According to a 2019 study published by Obstetrics & Gynecology and authored by Daniel Grossman, less than one in four OB-GYNs committed an abortion in the previous year, despite the majority encountering patients requesting one. A 2011 study found that only 14% of practicing OB-GYNs committed abortions at that time, and much more recent studies have shown that 85% of OB/GYNs do not commit abortions. A 2017 Guttmacher Institute release revealed that “[o]nly 7% of U.S. obstetrician-gynecologists who work in private practice settings provided abortions in 2013 or 2014.” Over a third — 35% — refused to even refer patients for abortions.
Since so many medical professionals don’t want to commit abortion and aren’t currently forced to, there are large areas in which no public hospital commits abortion, and that’s a problem for abortion proponents, both in the U.S. and abroad.

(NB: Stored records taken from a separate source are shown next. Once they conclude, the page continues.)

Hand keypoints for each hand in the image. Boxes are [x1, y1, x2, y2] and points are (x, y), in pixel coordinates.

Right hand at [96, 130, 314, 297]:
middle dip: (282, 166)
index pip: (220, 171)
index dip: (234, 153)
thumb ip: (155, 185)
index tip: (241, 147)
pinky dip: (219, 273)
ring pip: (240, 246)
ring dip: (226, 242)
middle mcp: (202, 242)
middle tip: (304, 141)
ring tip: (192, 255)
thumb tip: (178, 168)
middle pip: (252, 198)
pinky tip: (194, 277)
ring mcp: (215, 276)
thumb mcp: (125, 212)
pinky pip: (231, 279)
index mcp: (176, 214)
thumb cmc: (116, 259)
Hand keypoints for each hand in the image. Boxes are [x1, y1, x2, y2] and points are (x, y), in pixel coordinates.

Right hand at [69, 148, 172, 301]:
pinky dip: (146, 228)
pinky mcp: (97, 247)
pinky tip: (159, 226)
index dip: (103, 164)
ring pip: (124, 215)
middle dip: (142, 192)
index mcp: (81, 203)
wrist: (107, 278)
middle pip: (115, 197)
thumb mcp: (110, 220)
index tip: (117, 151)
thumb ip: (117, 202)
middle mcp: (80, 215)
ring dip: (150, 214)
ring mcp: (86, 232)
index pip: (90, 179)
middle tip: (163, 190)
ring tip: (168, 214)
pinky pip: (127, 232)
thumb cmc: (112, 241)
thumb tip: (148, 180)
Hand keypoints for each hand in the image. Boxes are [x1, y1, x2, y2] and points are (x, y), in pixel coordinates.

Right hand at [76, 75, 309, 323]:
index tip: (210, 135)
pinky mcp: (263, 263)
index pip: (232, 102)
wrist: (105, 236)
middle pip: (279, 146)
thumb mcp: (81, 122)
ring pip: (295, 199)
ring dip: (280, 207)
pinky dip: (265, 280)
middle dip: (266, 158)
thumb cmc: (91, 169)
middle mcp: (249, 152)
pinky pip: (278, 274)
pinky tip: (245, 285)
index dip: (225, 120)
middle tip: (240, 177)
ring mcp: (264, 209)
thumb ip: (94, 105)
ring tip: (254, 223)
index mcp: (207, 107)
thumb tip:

To allow for “free” abortions at all public hospitals would be to force medical professionals to actively kill what they know to be living, innocent human beings — potentially pushing quality doctors out of the field of medicine.
The truth
This begs the question, which The Guardian failed to ask, never mind answer: Why are so many doctors in NSW unwilling to commit abortion if it is health care like abortion advocates claim?
Perhaps because, at a very basic level, they know that the intentional killing of a defenseless human being is not health care, and there is no medical reasoning that justifies such an act. In an emergency in which the pregnancy must end because the mother’s life is in danger, her child does not need to be actively killed prior to delivery.

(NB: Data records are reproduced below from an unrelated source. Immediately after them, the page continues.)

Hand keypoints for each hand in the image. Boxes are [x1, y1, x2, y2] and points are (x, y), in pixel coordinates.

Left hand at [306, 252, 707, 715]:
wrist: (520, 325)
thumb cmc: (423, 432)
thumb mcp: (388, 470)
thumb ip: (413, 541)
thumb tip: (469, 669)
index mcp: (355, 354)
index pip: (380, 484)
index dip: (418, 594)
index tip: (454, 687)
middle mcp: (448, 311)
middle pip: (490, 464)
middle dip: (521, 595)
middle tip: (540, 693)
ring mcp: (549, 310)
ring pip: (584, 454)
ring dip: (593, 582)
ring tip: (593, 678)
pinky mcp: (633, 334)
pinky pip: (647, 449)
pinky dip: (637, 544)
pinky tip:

As the American Association of Pro-Life Obstetricians and Gynecologists (AAPLOG) explained (emphasis added):
There are times when separating the mother and her unborn child is necessary to save the life of the mother, even if the unborn child is too premature to live. In those tragic cases, if possible the life of the baby will be attempted to be preserved, and if not possible, the body of the unborn child is treated with respect, recognizing the humanity of the life which is lost in the separation. In contrast, the purpose of an induced abortion is to produce a dead baby.
Quite simply, many doctors don’t want to commit abortions because it is not health care. Since it’s a “choice” and that “choice” involves killing an innocent human, abortion has no business being forced on doctors or handed out for “free.”